#### [Description of the task]
Sort through the entries below and pull out lines containing the word "right".

(Images with bounding boxes)
--- START ---

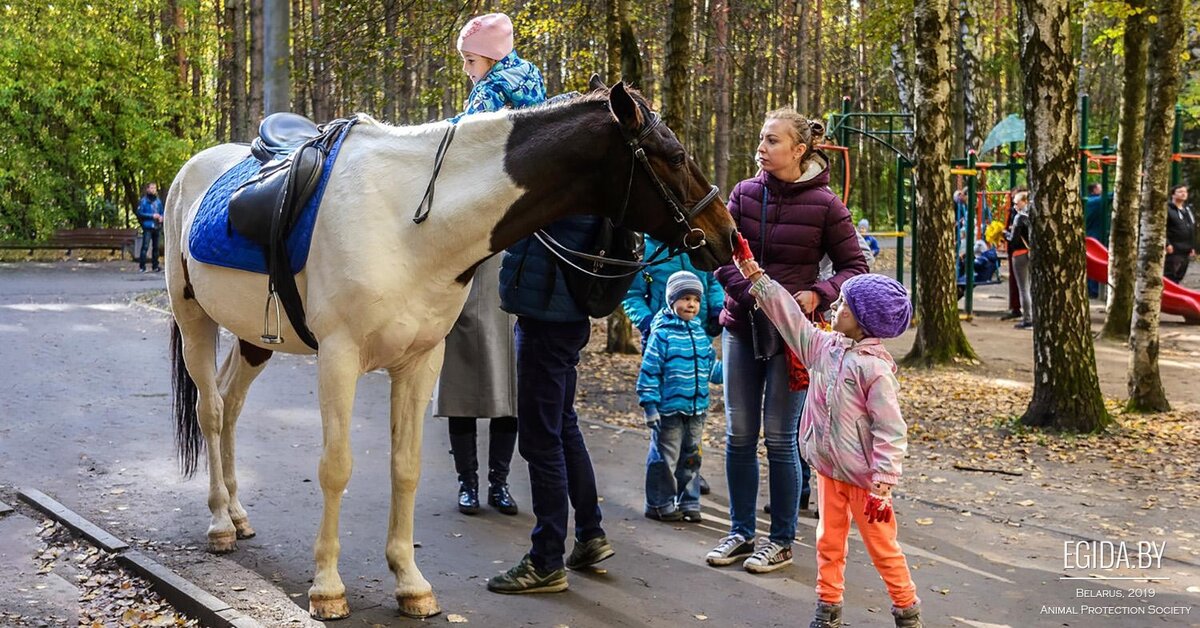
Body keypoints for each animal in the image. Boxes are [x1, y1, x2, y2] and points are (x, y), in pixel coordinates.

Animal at [164, 77, 734, 619]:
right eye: (674, 155)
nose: (726, 235)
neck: (408, 222)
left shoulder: (420, 361)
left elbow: (406, 466)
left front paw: (410, 583)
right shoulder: (338, 358)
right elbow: (336, 466)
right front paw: (327, 586)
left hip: (252, 339)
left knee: (231, 405)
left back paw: (238, 514)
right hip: (195, 321)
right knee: (211, 411)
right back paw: (220, 521)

--- END ---

#### [Result below]
right eye: (674, 155)
right shoulder: (338, 358)
right elbow: (336, 466)
right front paw: (327, 586)
right hip: (195, 321)
right knee: (211, 411)
right back paw: (220, 521)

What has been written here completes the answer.